Hey guys! So I wasn’t going to recap A Shot at Love with Tila Tequila this week since it’s basically a clip show. But after watching it, I realized there are definitely some things in here worth talking – and snarking – about! For example, Tila’s totally fake, grating attitude, not to mention her fug, streaky blonde bob. So without further ado, may I present my favorite moments:
What do you mean by the carpet doesn’t match the drapes?
1. Extended footage of the hey-girl-hey girl. Oh man, I wish this chick had stayed around longer, because she is fucking hysterical. In some new footage, she tells Tila that she’s an architect. If any readers live in Tulsa, Oklahoma, I would immediately check to see which buildings she’s designed in the area and avoid them at all costs. You know that shit’s just as unstable as she is. Hell-errr.
Some truly unfortunate tan lines…
2. The boys’ whining after the bi-athlon. We saw a little bit of this the first time around, but it turns out the boys bitched and moaned about losing to a bunch of girls for hours afterwards. Excuses ranged from their pit having more sand to Dani “knowing how to dig” because she’s a firefighter. Yes, firefighters are often called to put out those pesky underground blazes.
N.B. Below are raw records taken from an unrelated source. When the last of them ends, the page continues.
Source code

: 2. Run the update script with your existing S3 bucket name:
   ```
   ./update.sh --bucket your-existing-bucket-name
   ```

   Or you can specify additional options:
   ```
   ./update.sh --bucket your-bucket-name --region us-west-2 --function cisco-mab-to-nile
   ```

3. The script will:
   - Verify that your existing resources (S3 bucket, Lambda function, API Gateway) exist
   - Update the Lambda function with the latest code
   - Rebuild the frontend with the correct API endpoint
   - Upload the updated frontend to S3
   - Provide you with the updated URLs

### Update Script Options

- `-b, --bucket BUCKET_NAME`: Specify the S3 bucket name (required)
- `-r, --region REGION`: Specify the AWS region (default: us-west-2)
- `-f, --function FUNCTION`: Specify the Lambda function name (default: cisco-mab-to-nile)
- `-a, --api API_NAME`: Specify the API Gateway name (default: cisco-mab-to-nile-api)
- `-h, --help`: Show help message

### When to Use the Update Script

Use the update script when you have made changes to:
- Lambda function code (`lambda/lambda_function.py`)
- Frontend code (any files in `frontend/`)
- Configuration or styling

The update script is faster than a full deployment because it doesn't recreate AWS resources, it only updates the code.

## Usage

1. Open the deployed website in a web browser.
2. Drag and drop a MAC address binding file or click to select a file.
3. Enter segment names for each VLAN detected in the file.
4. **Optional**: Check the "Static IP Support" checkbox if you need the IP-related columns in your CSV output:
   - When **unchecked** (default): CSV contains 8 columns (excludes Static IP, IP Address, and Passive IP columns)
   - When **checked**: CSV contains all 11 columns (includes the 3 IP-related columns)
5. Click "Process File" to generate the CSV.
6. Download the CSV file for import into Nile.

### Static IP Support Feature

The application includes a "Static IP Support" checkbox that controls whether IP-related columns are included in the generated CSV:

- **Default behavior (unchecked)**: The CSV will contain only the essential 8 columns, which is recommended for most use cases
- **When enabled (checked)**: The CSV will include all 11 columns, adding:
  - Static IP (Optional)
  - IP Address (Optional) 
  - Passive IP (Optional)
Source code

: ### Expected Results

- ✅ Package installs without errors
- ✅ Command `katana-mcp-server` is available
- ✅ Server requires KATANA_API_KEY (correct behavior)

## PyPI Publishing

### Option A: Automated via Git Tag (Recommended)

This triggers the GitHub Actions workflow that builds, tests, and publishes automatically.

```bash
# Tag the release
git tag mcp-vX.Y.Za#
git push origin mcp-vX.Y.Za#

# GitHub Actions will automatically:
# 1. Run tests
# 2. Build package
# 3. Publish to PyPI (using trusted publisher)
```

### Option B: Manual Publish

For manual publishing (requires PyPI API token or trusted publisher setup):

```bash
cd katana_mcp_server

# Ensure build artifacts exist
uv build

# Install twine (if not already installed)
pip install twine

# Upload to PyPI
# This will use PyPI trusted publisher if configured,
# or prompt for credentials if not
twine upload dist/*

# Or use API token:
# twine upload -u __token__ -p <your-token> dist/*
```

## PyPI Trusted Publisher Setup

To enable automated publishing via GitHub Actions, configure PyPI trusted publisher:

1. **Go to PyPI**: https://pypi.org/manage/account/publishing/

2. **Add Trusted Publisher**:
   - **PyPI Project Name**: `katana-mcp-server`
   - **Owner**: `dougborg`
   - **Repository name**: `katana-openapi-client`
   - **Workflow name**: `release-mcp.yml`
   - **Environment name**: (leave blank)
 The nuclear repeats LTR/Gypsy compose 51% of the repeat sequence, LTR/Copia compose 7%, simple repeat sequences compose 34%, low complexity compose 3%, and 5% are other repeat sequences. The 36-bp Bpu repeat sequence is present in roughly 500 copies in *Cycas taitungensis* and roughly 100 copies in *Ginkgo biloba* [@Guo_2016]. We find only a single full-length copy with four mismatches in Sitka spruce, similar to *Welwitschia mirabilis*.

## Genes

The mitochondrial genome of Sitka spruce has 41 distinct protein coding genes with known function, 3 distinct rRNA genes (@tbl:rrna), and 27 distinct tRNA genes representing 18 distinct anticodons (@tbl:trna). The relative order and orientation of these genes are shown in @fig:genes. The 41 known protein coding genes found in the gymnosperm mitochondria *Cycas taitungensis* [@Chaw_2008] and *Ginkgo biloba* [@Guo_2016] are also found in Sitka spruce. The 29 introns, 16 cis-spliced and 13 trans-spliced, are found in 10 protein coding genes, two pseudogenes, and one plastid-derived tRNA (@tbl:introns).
They’re annoying – although not as tricky as those ones in the ocean.
3. Professor Ashley’s name confusion. I didn’t think it was possible, but this boy is even stupider than we thought. Not only did he completely not know the names of several of the other contestants (calling Bobby Robbie, Tranny Vanny Veronica, and pizza boy Michael Brian), he screwed up the pronunciation of Tila’s name several times as well! He must make his poor students wear phonetically spelled “Hello My Name Is” stickers all the way through June – that is, assuming he can read. Or that his students can write.
Huked on fonecks wurked for mee!
4. Professor Ashley’s broken foot. In this completely new segment, we learn that the Professor broke his foot from kicking a flowerpot after he was eliminated. While receiving medical attention from some paramedics, he’s asked if he has pain anywhere else. To which the Professor responds “only in my heart.” The paramedic chokes back vomit but says nothing. At the hospital, the Professor’s filling out paperwork when he gets stumped by the question asking his martial status. As he’s trying to decide whether he’s a black belt or a red belt, a producer steps in to point out it actually says marital status. As for the method of arrival question, the Professor swings for the fences by guessing it was a Ford and not a Chevy. I’m a little surprised he didn’t answer “stork.”
5. Tranny Vanny in denial. Within a few short minutes, we hear her say she’s not a drunk, she’s well liked, and she’s classy. She says these things while rubbing her bare ass on a glass door, using a handle of Absolut as a baseball bat, and kneeling on a counter in her panties. This girl makes Britney Spears look like someone you want to bring home to meet mom.
Well, I’ll give her classy
6. The God debate. We don’t really get to see much of this, but evidently some fight went down in the house over religion and God. Let me tell you, I wish we could have heard these brainiacs get into an intense theology debate. I imagine it went a little something like this:
Tranny Vanny: Dude, there totally is a God! I’ve always pictured Him as this sweet, charming older gentleman, wearing a silk robe and surrounded by beautiful blonde ang -
Lizard Killer: For the last fucking time, Vanessa, Hugh Hefner is not God. And no matter how many times you claim he is, he’s still going to say you’re too ugly to be in his magazine.
Tranny Vanny: Bitch I’ll kill you! Where’s my vodka?!
So what were your favorite moments? Did you notice the way they’re preparing us for “That’s Amore!” by playing up the fact Guido is trying desperately to find love? Did anyone else see that douchebag Marcus was on “The Janice Dickinson Modeling Agency” again, this time trotting out his new girlfriend for Janice? And as for the finale – who do you think Tila is shown chasing down, and why are they leaving?